# Is this asbestos?



## enviromom (May 26, 2011)

Please tell me if this looks like asbestos! Also, we have a popcorn ceiling in the basement at the only thing I know about the age of the house is there is a tag on the gas line saying it was serviced in the early 70s.


----------



## user1007 (Sep 23, 2009)

My guess, waving my magic wand over the photos?

Take samples and get them tested if you are concerned. Nobody should offer suggestions to you based on photos.

You did not provide the age of your home. How could you clear title without knowing when it was built? The title documents should have the date the house was built. I promise. Did whoever closed on your behalf, real estate or agent, spot anything in the documentation that triggered an asbestos flag? 

To ease your concerns, asbestos was a great insulator and if just wrapped around pipes and will not go airborne unless the pipes shake. Quietly seal the ends and just leave it alone. 

I have no idea what you were trying to portray with the copper pipe photo and the stuff above it. Looks like years of dust to me.


----------



## enviromom (May 26, 2011)

sdsester said:


> My guess, waving my magic wand over the photos?
> 
> Take samples and get them tested if you are concerned. Nobody should offer suggestions to you based on photos.
> 
> ...


I don't know the age of the home. I'm a renter and the landlord does not come around often. The only clue I have is from the service tags in the basement which are dated early 70s. I know no one can definitively tell if it's asbestos or not from a photo, I was just looking for either a, "no, that's not what asbestos looks like", or, "yes, that could be asbestos". Any info is better than none. Thanks!


----------



## enviromom (May 26, 2011)

enviromom said:


> I don't know the age of the home. I'm a renter and the landlord does not come around often. The only clue I have is from the service tags in the basement which are dated early 70s. I know no one can definitively tell if it's asbestos or not from a photo, I was just looking for either a, "no, that's not what asbestos looks like", or, "yes, that could be asbestos". Any info is better than none. Thanks!


It is dusty, because I'm afraid to touch it. But the white stuff you can see in the photo is actually coming from the pipe. It's white and green. I didn't know if that could be remnants of asbestos that was improperly removed?


----------



## HomeSealed (Jan 3, 2008)

The white and green are just signs of corrosion on the pipes.
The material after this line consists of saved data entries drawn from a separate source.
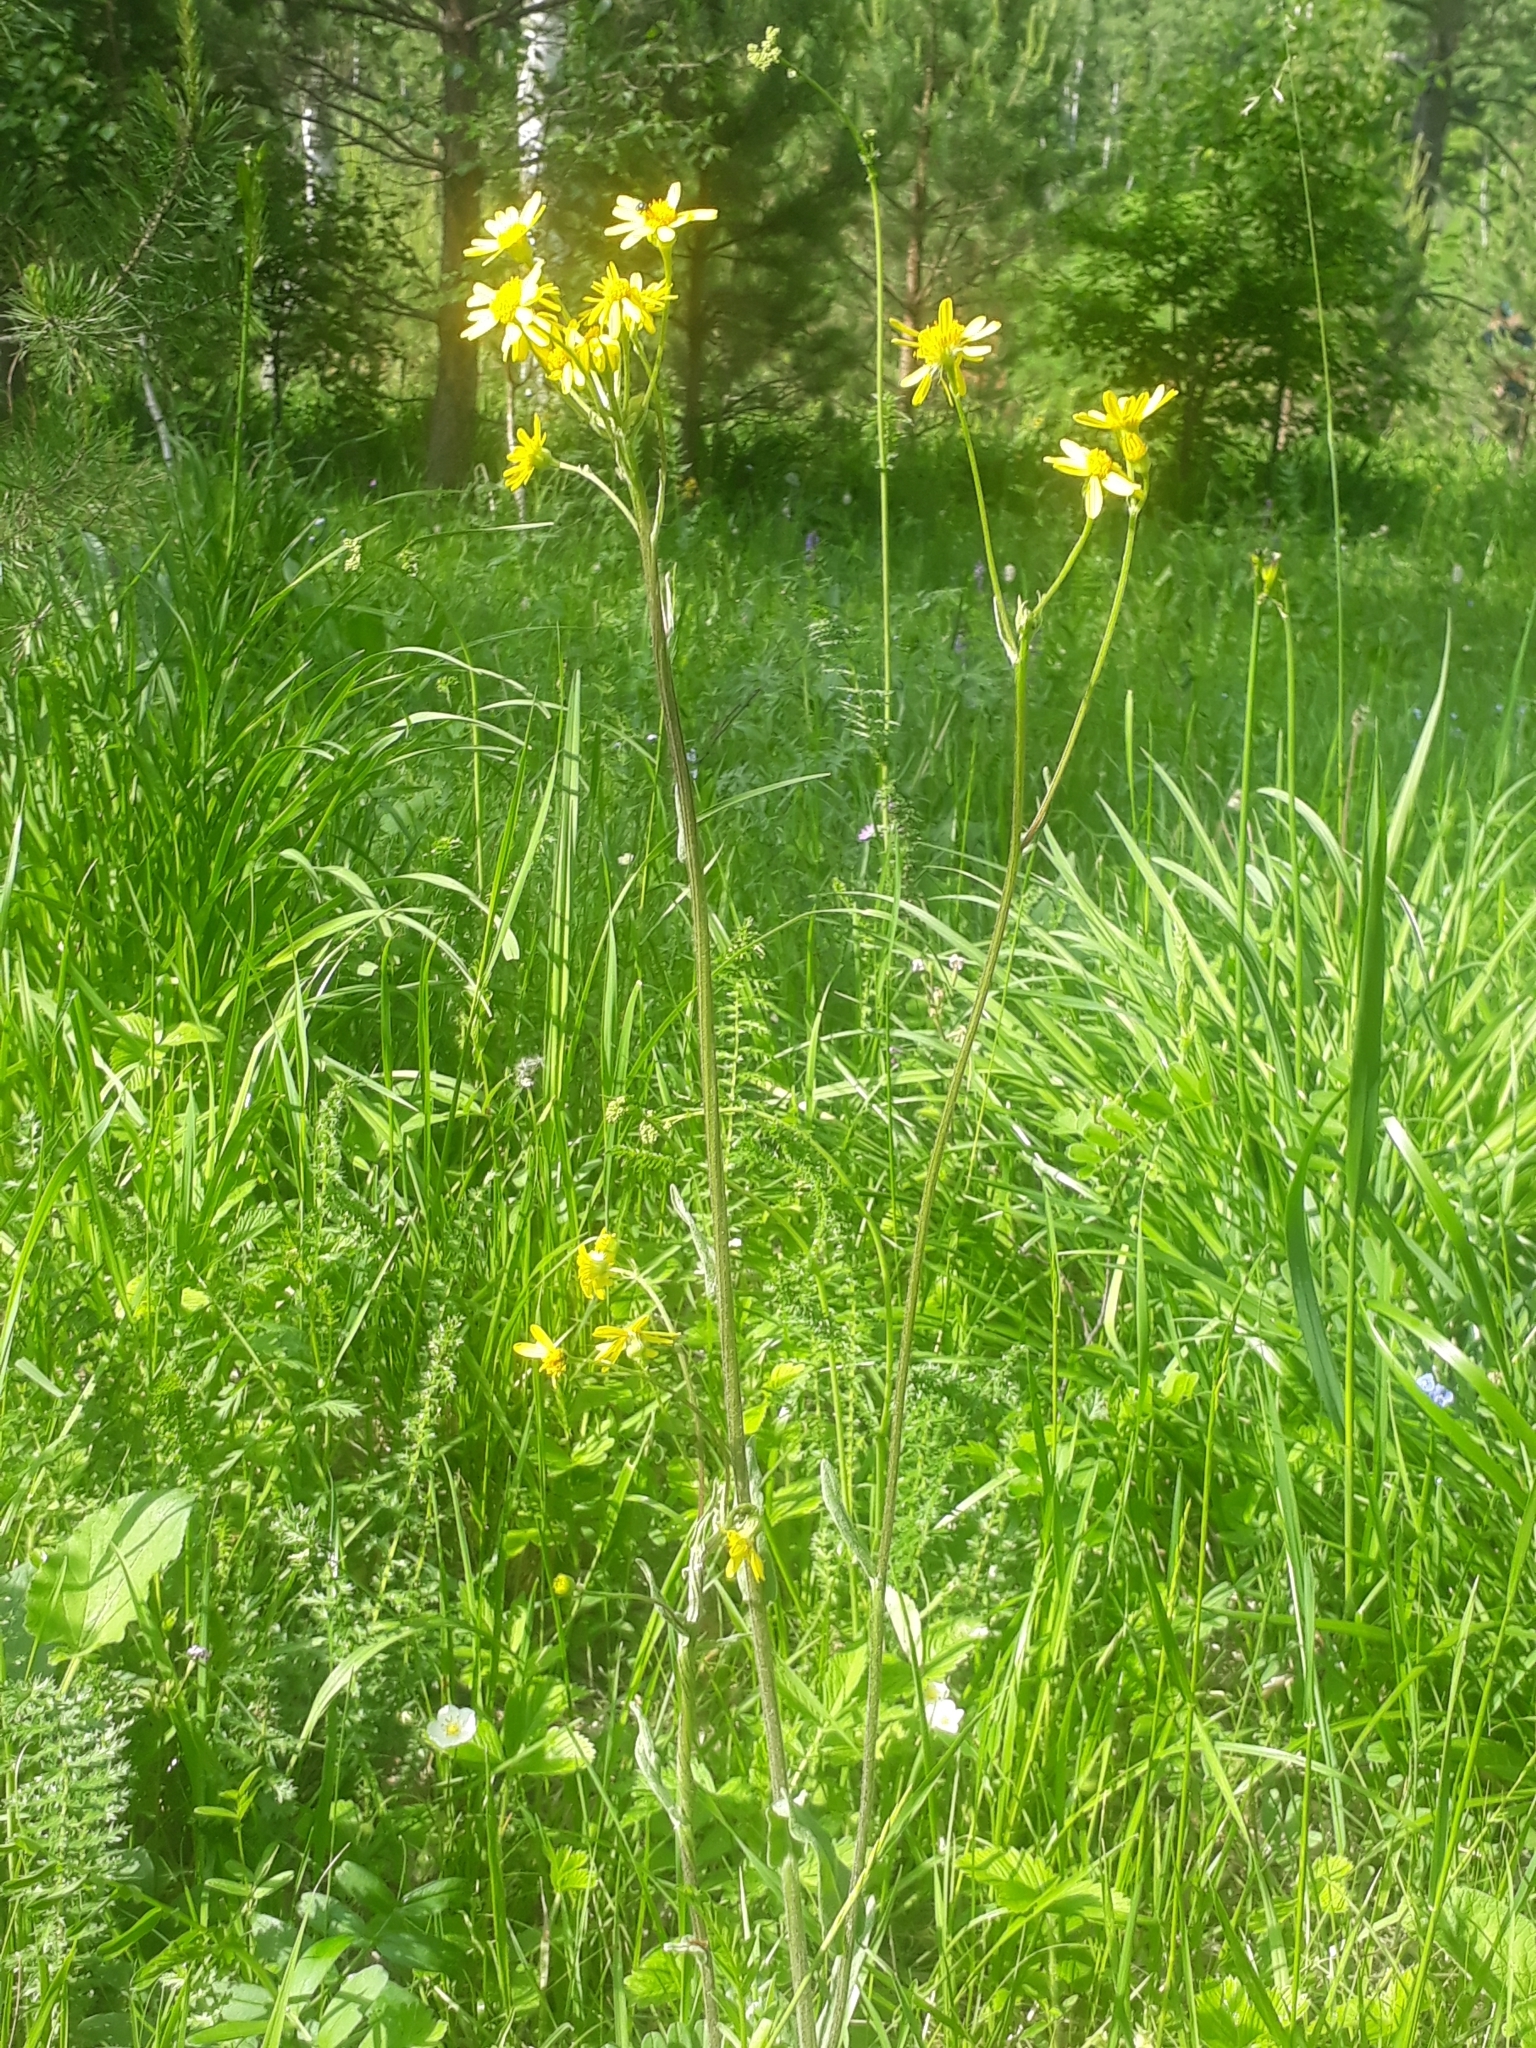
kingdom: Plantae
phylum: Tracheophyta
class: Magnoliopsida
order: Asterales
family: Asteraceae
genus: Tephroseris
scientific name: Tephroseris integrifolia
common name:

The material may or may not contain asbestos, but as sdsedstr said, you should really just leave it alone--ESPECIALLY since it is not even your home. Even if it does contain asbestos, it is not hazardous unless it is disturbed. Even the pipes shaking as mentioned earlier would be pretty unlikely to cause enough disturbance... Just don't go sawing into it and it is of no concern. If you have some other reason which you have not yet stated to be weary, then call a professional to come out and take a sample for testing.


----------



## Maintenance 6 (Feb 26, 2008)

The insulation pictured is what's reffered to as PACM, *P*resumed *A*sbestos *C*ontaining *M*aterial, because many of these products contained asbestos to some degree. As did floor tiles and a host of other products. It is in pretty good condition. Any tradesman would assume that it contains asbestos until tested and proven otherwise. It is harmless as long as you leave it undisturbed. The white and green stuff on the bare pipe is most likely corrosion.


----------



## stoner529 (Nov 12, 2010)

enviromom said:


> I don't know the age of the home. I'm a renter and the landlord does not come around often. The only clue I have is from the service tags in the basement which are dated early 70s. I know no one can definitively tell if it's asbestos or not from a photo, I was just looking for either a, "no, that's not what asbestos looks like", or, "yes, that could be asbestos". Any info is better than none. Thanks!



I don't think there is anyway to look at something and say "yes, this has asbestos" or "no, this does not have asbestos". Asbestos is small particles that comes from mines and isnt really visible to the naked eye. As the post above states. Everything from the 70's can be considered PACM. Drywall mud, linoleum, popcorn, insulation.....the stuff was used everywhere. It is still used today in brake pads i think.


----------



## HomeInsulation (May 25, 2011)

*EPA's Official Asbestos website*

*Here's a link to the EPA's Asbestos Website for more information, but there's a excerpt....
*

http://www.epa.gov/asbestos/pubs/ashome.html

*How To Manage An Asbestos Problem*
If the asbestos material is in good shape and will not be disturbed, do nothing! If it is a problem, there are two types of corrections: repair and removal.
Repair usually involves either sealing or covering asbestos material.


Sealing (encapsulation) involves treating the material with a sealant that either binds the asbestos fibers together or coats the material so fibers are not released. Pipe, furnace and boiler insulation can sometimes be repaired this way. This should be done only by a professional trained to handle asbestos safely.
Covering (enclosure) involves placing something over or around the material that contains asbestos to prevent release of fibers. Exposed insulated piping may be covered with a protective wrap or jacket.
 With any type of repair, the asbestos remains in place. Repair is usually cheaper than removal, but it may make later removal of asbestos, if necessary, more difficult and costly. Repairs can either be major or minor.


----------